Personally, I have had some experience with blogging due to my ekphrasis assignment in IB English last year.  At first, the learning curve was steep, and I did not know how to do most of the basic functions on my blog such as posting my work and creating categories.  After a few learning sessions from my teacher and Mr. Utecht, I was able to be quite adept at posting assignments on my blog.  This year in Mrs. Corning’s Senior Seminar class, blogging was a very important part of the criterion.  Almost every assignment was to be posted onto the blog, so we had to get familiar with the electronic techniques.  Since I already knew how to navigate through my own blog, I was able to successfully update my reflections and to astutely deal with any electronic errors that occurred while I was on my blog.  The video posting posed a new challenge, though, but I greatly enjoyed filming it and sharing my own video with my peers.  Whenever I scan through  my blog, I feel a great sense of accomplishment as I review my past assignments.  In a way, my blog acts as a time machine as I am able to instantly view my work from the past two years. It is satisfying to examine my growth as a person and as a writer whenever I compare two different works from varying time periods in the latter of my high school career.  I believe that schools all around the world will soon adopt the use of blogs due to their convenience and practicality, especially when educating students on a global level.  Through blogs, I can exhibit my writing to people all over the world, and I am also able to learn from other student’s blogs.
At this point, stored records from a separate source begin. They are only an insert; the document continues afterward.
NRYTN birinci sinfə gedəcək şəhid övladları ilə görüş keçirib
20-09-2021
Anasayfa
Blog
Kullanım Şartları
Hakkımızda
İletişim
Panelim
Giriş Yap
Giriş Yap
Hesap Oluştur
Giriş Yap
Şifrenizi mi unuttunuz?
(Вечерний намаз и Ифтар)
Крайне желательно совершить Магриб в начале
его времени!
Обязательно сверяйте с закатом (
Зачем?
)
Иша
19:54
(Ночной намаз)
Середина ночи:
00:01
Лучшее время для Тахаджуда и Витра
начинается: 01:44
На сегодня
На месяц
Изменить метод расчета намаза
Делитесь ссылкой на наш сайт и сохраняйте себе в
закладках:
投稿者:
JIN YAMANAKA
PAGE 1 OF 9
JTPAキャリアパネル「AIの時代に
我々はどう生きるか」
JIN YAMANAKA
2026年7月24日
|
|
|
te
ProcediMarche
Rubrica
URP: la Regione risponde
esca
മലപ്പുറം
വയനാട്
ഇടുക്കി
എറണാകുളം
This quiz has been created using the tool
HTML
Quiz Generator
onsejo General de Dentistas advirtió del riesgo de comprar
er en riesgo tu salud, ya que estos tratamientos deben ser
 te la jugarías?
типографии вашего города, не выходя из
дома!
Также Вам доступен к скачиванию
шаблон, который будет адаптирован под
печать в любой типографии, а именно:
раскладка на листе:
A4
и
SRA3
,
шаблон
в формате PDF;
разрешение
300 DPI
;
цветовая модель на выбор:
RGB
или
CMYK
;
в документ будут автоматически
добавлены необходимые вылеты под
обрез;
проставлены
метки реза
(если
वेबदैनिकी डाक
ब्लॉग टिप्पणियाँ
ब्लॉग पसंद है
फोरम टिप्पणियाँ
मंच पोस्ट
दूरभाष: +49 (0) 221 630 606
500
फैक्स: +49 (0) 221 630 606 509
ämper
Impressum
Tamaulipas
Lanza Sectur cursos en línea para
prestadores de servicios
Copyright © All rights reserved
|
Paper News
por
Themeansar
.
As Victor Hugo, the celebrated writer, once said, “Music expresses that which cannot be put into words and cannot remain silent.”  Simply, music almost has magical qualities when evoking emotions in people.  One specific event from my high school experience that I would like to comment on is my participation in the choir.  Ever since I first came here in my sophomore year, I have been in the choir program in ISB.  In 10th grade and in 11th grade I was in King’s Men, an all boys singing group that was created the first year I was here.  In my senior year I was in Chamber Choir, a group consisted of both guys and girls.  To sum it all up, choir has been a monumental experience during my high school career.  In honesty, I used to be a lousy singer although I enjoyed listening and singing along to music.  I was unable hold consistent pitch, and my tone was terrible.  However, after a several months in choir, I became more proficient and I became a better singer overall.  Chamber Choir is a group that accepts only seasoned singers, and my time in King’s Men enabled me to gain enough experience in order to advance my musical training.  One thing that I love about choir is performing in concerts.  These occasions are rare, but they require much practice and dedication, as well as staying after school during flex to hone our skills.  Although I sometimes resented these extra practice sessions, the thunderous applause after a successful performance and the thrill of singing in front of a crowd is enough to dampen these negative feelings.  I really enjoy the unity that I feel when I contribute my own voice towards a beautiful melody that is only acquirable through much practice.  Choir is a team sport; everyone has to invest their own time in honing their own voice in order to contribute to the whole contingent.

Singing complies with the Ways of Knowing in several aspects.  Perception assures us of our ability to sing, and causes us to change our tone or pitch in accordance to the modern conventions of singing.  Without the ability to see, hear or feel, we would be unable unite our voices into one clear melody.  Additionally, people with more experience with music can have a greater appreciation of different pieces compared to a normal person.  Their perception skills are more adept, thus they are able to pick out subtle nuances in the music such as tone or pitch.  Second, language is a core part of singing.  Language impacts our communications with one another, and we are able to fluently portray our message through singing.  The way we produce sound with our voices is inherent in language.  Thirdly, emotion impacts singing as well.  For example, whenever I feel depressed or down, my singing is affected negatively.  However, if I am in a happy mood, my voice sounds better and more positive.